Short-answer chart tasks
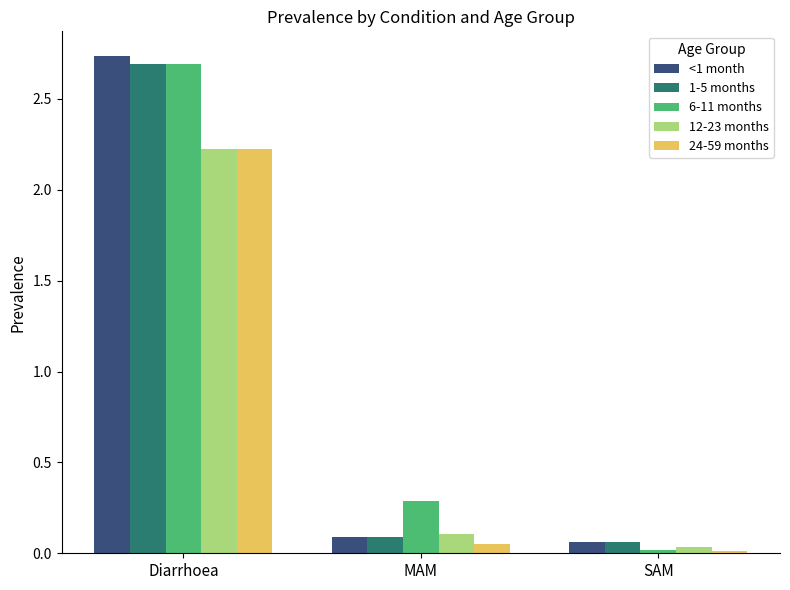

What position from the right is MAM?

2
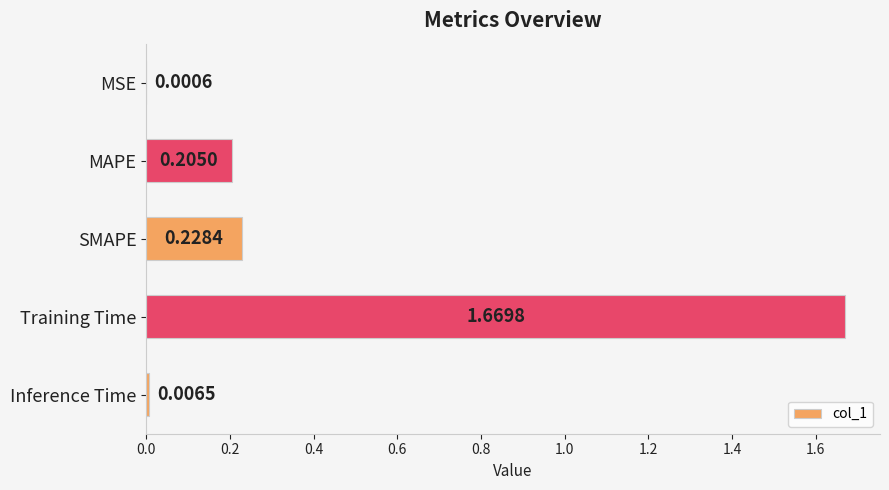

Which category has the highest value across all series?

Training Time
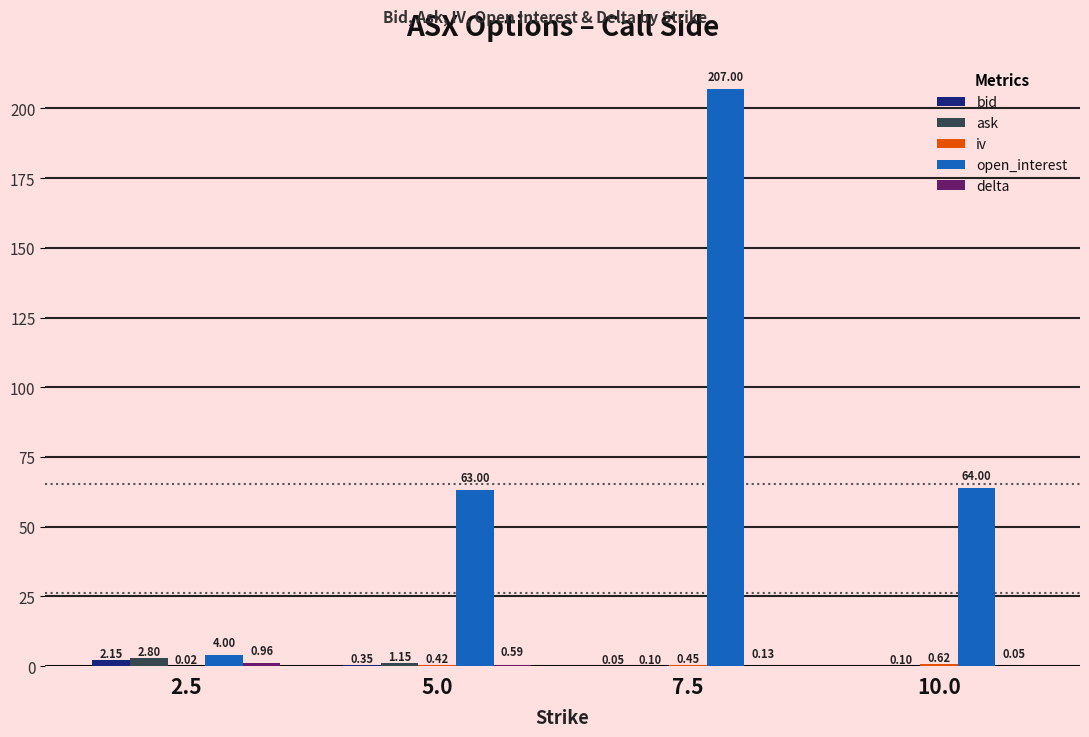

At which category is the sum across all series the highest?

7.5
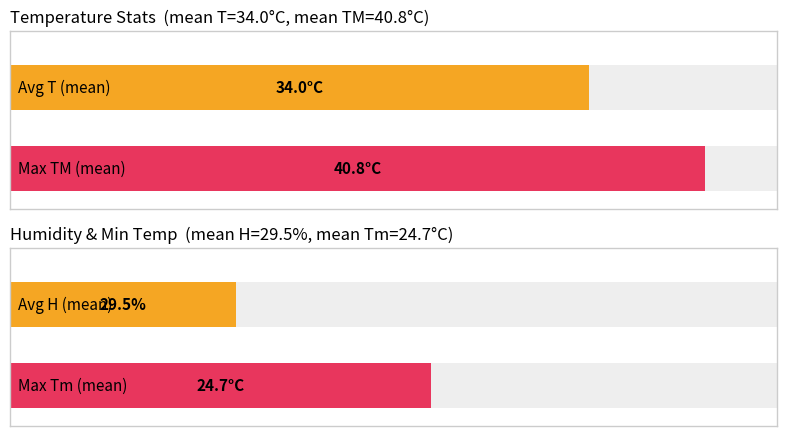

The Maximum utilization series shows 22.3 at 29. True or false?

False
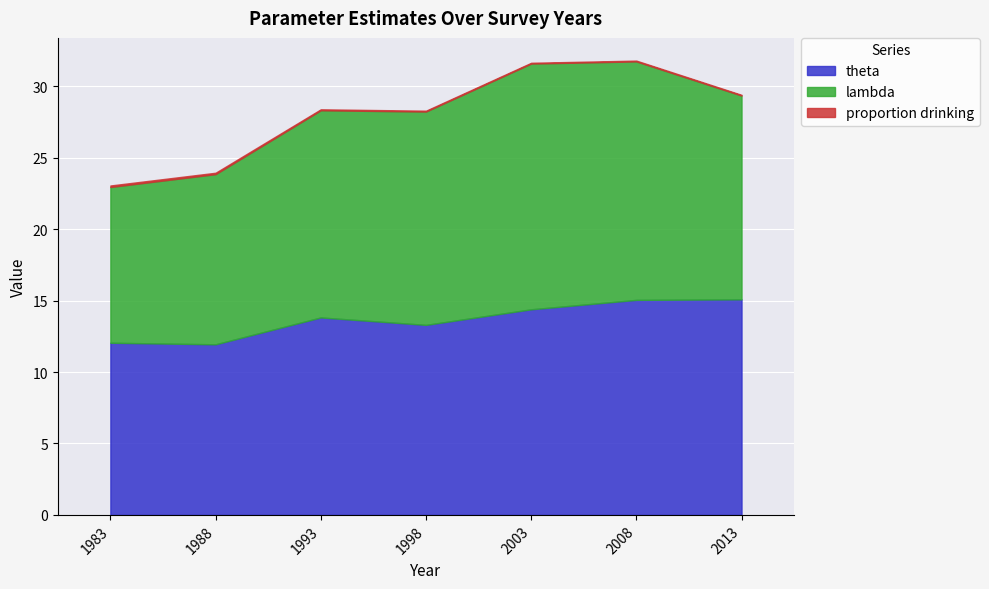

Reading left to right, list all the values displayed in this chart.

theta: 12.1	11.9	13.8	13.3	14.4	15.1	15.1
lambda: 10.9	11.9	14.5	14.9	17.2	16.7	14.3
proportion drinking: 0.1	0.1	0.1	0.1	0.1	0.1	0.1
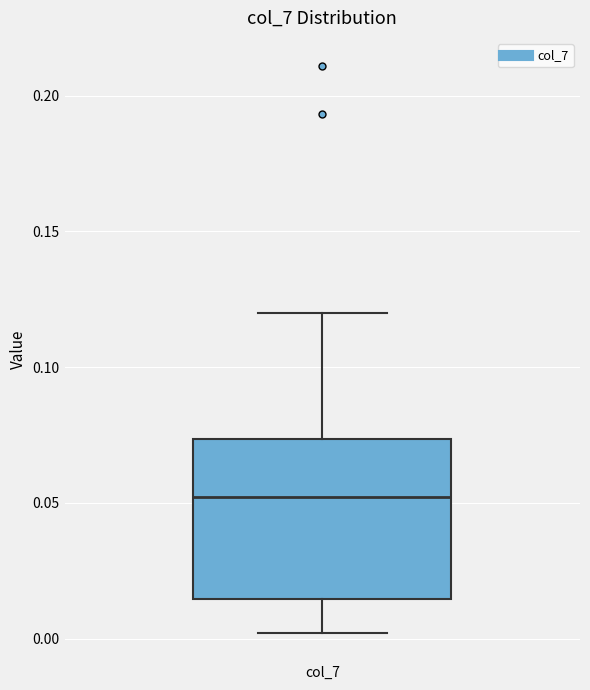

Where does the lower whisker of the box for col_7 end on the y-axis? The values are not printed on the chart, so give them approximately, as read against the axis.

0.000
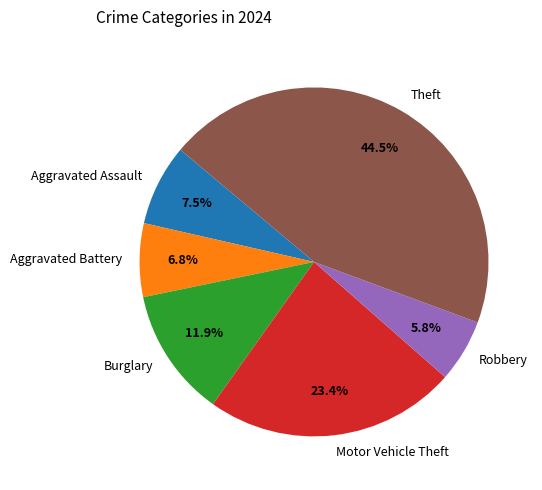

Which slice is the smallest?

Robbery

• TASK DETAILS: Reproduce the listing above exactly as it appears, omitting the pictures.

• EXERCISE RESPONSE:
What position from the right is MAM?

2

Which category has the highest value across all series?

Training Time

At which category is the sum across all series the highest?

7.5

The Maximum utilization series shows 22.3 at 29. True or false?

False

Reading left to right, list all the values displayed in this chart.

theta: 12.1	11.9	13.8	13.3	14.4	15.1	15.1
lambda: 10.9	11.9	14.5	14.9	17.2	16.7	14.3
proportion drinking: 0.1	0.1	0.1	0.1	0.1	0.1	0.1

Where does the lower whisker of the box for col_7 end on the y-axis? The values are not printed on the chart, so give them approximately, as read against the axis.

0.000

Which slice is the smallest?

Robbery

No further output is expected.